Qui voilà ? Johnny Ecker, qui a vu de la lumière et qui a décidé d’entrer dans le panthéon de l’histoire du LOSC. « Je lui ai dit ça en me marrant et il m’a dit« ok ». » Derrière, on est plutôt partagé. « Quand j’ai vu que Johnny Ecker voulait frapper direct, j’étais pessimiste. En plus, on savait qu’on n’aurait pas trop d’opportunités pour les inquiéter, donc je pensais que c’était bête de gaspiller en frappant à quarante mètres » , reconnaît Pascal Cygan, visionnaire. À l’inverse, depuis ses cages, Greg y croit, lui : « J’avais une confiance énorme en Johnny. » Décalé par Cheyrou, le Nîmois ne fait pas dans la dentelle : « Je l’avoue, j’ai tiré comme un bourrin. » « D’où je suis, je vois bien la trajectoire et de suite, je vois que le gardien est surpris et que ça va dedans » , se souvient Wimbée. « J’ai tout de suite senti qu’elle était bien partie » , ajoute Ecker.

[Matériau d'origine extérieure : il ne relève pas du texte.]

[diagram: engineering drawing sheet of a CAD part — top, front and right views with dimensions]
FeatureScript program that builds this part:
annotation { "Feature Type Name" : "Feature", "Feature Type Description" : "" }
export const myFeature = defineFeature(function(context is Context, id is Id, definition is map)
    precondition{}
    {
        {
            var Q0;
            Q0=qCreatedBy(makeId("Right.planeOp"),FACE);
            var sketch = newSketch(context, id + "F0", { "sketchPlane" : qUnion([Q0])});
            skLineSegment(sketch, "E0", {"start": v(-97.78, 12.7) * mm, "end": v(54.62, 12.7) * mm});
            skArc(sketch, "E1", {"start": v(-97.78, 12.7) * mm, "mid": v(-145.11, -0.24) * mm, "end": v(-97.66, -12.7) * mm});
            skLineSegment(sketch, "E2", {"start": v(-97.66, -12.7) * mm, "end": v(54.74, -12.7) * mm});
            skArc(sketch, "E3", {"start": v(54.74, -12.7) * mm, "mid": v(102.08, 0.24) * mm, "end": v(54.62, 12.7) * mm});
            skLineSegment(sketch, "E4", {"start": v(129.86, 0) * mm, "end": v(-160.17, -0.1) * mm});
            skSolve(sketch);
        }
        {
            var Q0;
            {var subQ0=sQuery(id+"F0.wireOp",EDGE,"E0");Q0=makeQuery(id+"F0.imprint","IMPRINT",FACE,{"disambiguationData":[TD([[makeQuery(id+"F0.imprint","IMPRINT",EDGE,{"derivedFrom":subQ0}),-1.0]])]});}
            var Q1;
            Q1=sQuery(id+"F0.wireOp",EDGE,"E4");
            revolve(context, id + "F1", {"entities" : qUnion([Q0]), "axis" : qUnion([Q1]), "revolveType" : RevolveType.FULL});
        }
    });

Bingo, face à la puissance de la frappe, Sébastien Frey doit s’incliner et Lille l’emporte 2-0.

Un retour très stressant

« Je pense que s’il n’y avait pas eu Vahid, on aurait tout cassé, car réaliser un tel exploit pour un premier match de Coupe d’Europe, c’était fantastique. Il a calmé nos ardeurs » , admet Cygan. Une version confirmée par le héros du soir, Johnny Ecker : « À la fin du match, Vahid nous est rentré dedans, il nous a prévenus que le retour serait terrible. Pour certains, on se voyait qualifiés et on se demandait qui on prendrait en Champions League. »

Mais le retour à Grimonprez-Jooris est irrespirable. Dès la demi-heure de jeu, Sensini ouvre le score pour Parme. « On n’arrivait pas à faire une passe à 3 mètres… Sur le but, je ne bouge pas » , se rappelle Wimbée. Morts de trouille, les Lillois naviguent entre deux eaux. « Avec deux buts d’avance, on ne savait pas s’il fallait attaquer ou ne faire que défendre » , précise Johnny Ecker. Puis vient la pause, où les murs du vestiaire nordiste tremblent : « Il s’est passé des choses, on s’est parlé dans les vestiaires et on est revenu comme des chiens sur le terrain. Si Parme voulait gagner, il fallait qu’ils nous marchent dessus » , assure l’ancien gardien. « Avec les quatre de derrière et les deux milieux défensifs, on s’est dit : « Maintenant on va à la guerre, Italiens ou pas, on met du bois » » , confie Ecker. Pas loupé. Parme pousse, mais Lille tient bon grâce à un public en feu et un Greg Wimbée en état de grâce. Le LOSC perd 1-0, mais se qualifie grâce à une victoire 2-1 sur l’ensemble des deux matchs. Et parce que toutes les belles épopées ont connu leur petit (gros) brin de chance, Johnny Ecker s’est souvenu : « Trois jours après, on va à Bordeaux en championnat et il y a un coup franc à 30 mètres placé pareil. J’ai senti que le public avait peur. Je l’ai pris, mais j’ai tué trois pigeons en frappant 25 mètres au-dessus. Je n’ai d’ailleurs plus jamais marqué. » Dans le fond, Pascal Cygan avait bien raison d’être pessimiste.